_Your goal_.
Line count for "pixels": give the number of lines in the records below that hold it, and nothing else.

_Dataset excerpts_.
------------------------------------
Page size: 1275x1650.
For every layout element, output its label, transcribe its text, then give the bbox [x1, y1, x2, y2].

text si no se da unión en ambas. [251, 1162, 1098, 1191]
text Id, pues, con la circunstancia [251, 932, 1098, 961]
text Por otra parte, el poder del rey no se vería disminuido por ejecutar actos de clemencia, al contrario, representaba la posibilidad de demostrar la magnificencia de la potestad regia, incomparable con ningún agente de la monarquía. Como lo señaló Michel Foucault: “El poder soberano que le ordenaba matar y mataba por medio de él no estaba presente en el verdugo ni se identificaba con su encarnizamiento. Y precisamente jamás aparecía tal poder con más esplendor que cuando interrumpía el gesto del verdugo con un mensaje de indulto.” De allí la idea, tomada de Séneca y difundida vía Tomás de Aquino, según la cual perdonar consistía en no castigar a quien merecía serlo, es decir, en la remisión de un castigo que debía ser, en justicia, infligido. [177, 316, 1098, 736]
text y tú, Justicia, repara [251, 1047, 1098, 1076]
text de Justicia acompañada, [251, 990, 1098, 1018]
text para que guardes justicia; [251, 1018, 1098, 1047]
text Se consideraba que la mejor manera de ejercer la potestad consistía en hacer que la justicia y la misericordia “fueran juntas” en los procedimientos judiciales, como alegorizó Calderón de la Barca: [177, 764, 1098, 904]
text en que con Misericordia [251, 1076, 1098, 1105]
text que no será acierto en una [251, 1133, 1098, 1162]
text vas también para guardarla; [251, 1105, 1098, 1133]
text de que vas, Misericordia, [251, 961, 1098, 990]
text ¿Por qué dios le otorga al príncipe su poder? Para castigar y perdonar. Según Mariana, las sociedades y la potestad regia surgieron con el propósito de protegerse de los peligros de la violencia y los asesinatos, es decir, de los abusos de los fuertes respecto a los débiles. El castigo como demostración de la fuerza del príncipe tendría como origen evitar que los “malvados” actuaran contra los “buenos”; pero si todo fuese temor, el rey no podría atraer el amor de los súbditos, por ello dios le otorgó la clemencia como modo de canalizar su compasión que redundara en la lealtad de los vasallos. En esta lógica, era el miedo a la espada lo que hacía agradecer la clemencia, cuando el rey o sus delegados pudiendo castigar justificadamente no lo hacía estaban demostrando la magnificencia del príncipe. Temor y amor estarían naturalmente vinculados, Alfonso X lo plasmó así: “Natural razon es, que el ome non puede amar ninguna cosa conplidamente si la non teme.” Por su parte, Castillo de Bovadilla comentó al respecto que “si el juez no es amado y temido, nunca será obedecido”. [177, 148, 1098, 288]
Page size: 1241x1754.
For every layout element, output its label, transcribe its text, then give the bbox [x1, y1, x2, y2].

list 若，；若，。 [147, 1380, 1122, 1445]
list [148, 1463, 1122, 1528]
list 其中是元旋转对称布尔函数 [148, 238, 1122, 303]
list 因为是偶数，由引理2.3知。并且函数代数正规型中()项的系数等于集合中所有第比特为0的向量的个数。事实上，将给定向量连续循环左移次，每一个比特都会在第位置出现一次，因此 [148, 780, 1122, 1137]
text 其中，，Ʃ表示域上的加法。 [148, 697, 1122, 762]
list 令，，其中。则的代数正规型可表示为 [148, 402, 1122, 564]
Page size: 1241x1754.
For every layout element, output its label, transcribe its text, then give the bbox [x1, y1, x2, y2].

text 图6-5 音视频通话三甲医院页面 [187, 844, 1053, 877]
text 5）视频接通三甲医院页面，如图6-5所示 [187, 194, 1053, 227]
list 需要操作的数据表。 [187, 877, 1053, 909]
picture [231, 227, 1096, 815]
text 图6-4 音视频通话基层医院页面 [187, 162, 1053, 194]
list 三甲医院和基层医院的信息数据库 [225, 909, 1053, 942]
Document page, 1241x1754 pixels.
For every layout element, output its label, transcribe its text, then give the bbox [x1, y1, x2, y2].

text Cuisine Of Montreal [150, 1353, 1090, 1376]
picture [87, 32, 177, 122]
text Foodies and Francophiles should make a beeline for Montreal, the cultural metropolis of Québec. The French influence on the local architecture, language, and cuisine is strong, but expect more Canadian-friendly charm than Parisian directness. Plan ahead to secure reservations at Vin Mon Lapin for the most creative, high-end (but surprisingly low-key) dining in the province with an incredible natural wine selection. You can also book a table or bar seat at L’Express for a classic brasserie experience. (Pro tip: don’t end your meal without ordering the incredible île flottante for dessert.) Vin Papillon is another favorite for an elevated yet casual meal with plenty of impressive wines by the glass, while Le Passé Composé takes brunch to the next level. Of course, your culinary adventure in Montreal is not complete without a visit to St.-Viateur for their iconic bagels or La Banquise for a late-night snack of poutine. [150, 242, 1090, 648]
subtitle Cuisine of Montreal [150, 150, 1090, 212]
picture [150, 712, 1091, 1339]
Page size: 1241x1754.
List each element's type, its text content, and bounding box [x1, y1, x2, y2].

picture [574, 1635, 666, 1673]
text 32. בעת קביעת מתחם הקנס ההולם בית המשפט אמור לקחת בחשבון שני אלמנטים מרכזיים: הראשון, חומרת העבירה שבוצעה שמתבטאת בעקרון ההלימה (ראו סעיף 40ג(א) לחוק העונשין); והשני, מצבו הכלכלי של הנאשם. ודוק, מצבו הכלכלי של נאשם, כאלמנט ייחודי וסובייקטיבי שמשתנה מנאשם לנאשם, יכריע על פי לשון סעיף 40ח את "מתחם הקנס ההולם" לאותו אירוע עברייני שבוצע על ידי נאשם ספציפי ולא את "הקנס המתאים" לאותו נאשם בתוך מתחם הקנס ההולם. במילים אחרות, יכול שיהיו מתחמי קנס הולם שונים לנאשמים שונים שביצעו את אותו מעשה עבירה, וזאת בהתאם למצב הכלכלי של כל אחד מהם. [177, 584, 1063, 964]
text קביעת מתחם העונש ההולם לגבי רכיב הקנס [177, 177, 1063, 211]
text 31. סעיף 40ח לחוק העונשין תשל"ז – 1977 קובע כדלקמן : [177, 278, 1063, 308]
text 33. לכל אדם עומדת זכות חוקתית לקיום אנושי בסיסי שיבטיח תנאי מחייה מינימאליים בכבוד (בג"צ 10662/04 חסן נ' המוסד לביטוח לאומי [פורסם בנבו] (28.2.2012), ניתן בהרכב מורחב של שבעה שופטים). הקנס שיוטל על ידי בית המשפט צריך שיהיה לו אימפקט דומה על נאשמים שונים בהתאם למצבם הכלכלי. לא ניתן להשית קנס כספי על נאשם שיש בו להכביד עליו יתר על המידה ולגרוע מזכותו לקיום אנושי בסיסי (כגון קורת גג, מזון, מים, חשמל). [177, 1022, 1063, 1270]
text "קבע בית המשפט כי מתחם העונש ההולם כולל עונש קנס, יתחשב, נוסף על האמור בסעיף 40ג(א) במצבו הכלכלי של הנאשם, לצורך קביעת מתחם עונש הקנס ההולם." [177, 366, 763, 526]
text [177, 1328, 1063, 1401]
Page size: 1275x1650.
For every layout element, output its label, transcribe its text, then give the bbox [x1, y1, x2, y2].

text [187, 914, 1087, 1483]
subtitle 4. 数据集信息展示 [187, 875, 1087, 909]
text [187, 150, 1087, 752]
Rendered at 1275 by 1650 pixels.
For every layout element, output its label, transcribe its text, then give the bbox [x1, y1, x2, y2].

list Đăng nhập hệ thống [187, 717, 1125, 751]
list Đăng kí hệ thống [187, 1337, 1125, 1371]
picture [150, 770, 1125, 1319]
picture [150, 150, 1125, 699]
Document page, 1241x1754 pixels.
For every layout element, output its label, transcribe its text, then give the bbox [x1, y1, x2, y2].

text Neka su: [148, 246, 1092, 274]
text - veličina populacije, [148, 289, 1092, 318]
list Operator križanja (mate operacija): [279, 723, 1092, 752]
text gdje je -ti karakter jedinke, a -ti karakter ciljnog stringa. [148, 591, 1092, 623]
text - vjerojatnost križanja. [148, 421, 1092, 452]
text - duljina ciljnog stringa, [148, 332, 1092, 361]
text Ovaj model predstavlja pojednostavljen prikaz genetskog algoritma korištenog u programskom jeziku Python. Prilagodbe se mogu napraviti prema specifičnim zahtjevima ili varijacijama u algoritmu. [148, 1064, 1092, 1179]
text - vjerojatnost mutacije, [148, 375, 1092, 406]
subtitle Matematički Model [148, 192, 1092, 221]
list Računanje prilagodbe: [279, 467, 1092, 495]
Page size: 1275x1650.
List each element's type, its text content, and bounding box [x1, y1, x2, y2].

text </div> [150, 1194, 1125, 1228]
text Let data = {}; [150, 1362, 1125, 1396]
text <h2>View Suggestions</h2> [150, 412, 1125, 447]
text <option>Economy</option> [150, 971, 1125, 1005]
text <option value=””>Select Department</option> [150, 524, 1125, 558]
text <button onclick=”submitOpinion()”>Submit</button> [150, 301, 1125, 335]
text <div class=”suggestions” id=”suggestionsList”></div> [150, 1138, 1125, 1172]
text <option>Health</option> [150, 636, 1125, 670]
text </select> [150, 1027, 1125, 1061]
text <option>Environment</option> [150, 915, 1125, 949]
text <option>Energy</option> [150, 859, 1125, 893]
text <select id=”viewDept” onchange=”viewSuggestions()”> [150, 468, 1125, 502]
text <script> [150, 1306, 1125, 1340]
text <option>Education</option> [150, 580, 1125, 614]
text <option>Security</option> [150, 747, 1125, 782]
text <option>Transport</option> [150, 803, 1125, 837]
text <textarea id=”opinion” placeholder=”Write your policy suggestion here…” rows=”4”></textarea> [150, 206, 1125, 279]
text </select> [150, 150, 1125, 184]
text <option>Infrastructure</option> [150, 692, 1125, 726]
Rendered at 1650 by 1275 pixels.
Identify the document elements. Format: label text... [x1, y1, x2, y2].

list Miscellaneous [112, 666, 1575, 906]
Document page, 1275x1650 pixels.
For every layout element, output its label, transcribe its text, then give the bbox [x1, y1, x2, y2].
------------------------------------
_Task solution_.
5